Assignment A » From the records below, please copy the lines beginning with the one that contains "0 to 10000: 0.400" and running through the one that contains "112000 to 122000: 0.030", both ends included.
Assignment B » Write the next part of the article on rising carbon dioxide output from the world's soils, picking up after its last sentence.

Source extract »
Scientists have long known that certain soils worldwide were increasing outputs of carbon dioxide, but this week's study is the first to synthesize all of that research and provide a global estimate of the increase. The Nature study _ a product of the Joint Global Change Research Institute, a partnership between the University of Maryland and the Pacific Northwest laboratory _ found that conversion of soil carbon to carbon dioxide has increased 1.2 percent worldwide over a quarter century, from 1990 through 2014.
While 1.2 percent may not sound like a significant increase, soil respiration worldwide emits about five times more carbon dioxide than human activities, said Bond-Lamberty. So "a small percentage of a large number is still a very large number," he said.
The paper's authors relied upon a database that drew from 1,500 soil respiration studies worldwide, as well as data from FLUXNET, an international network of sites that monitor the interactions of carbon from land to air. The research was funded by DOE's Office of Science.
"This study asks the question on a global scale," said Vanessa Bailey, a soil scientist at the Pacific Northwest laboratory who contributed to the research. "We are talking about a huge quantity of carbon."
Not all that carbon is the same. Some of it is new, the product of recently fallen leaves and other vegetation. Some of it has built up over time, ancient and sequestered.
"Imagine a compost bin that you don't turn over completely," said Bond-Lamberty. "You end up with some bottom layers where decomposition doesn't happen. Then, all of a sudden one summer, the temperature spikes and some of those long-stored layers will get decomposed."
Numerous scientists worldwide are studying climate change impact on soils, from the Arctic tundra to the loose layers of the tropics. At least one study has suggested that supercharged microbes are robbing nutrients from the soil, which could ultimately stunt the growth of vegetation. These studies contradict the claims of climate change doubters who say that industrial increases of CO2 are "greening the planet," benefiting humankind with faster-growing crops and vegetation.

Recorded data »
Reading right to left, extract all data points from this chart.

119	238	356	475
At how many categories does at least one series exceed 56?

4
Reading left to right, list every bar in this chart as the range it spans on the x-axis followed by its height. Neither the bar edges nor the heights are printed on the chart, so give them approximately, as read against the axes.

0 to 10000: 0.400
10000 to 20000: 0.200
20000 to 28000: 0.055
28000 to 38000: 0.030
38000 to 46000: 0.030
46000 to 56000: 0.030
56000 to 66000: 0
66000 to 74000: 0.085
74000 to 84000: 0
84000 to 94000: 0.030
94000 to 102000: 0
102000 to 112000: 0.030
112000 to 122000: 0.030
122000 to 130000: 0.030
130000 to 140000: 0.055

Answer area A »
0 to 10000: 0.400
10000 to 20000: 0.200
20000 to 28000: 0.055
28000 to 38000: 0.030
38000 to 46000: 0.030
46000 to 56000: 0.030
56000 to 66000: 0
66000 to 74000: 0.085
74000 to 84000: 0
84000 to 94000: 0.030
94000 to 102000: 0
102000 to 112000: 0.030
112000 to 122000: 0.030

Answer area B »
In a blog post last year, the Competitive Enterprise Institute, which has received funding from fossil fuel industries, celebrated a study that documented how plants have increased their uptake of carbon, because of increased CO2 emissions. "So-called carbon pollution has done much more to expand and invigorate the planet's greenery than all the climate policies of all the world's governments combined," wrote a senior fellow for the think tank.
Bond-Lamberty and his co-authors acknowledge that uncertainties remain about carbon emissions from soil, including how emissions vary around the globe, as well as the shortage of data from the poles and the tropics. While their study documents soil emissions rising faster than what global vegetation is absorbing, that finding is likely to be scrutinized.
"Our result does not square well with a number of other studies suggesting the land is a really robust carbon sink," he said. "So the question is: Are those studies overestimating the strength of the land carbon sink? Or are the studies we used not representative of what is happening globally? How do we reconcile that?"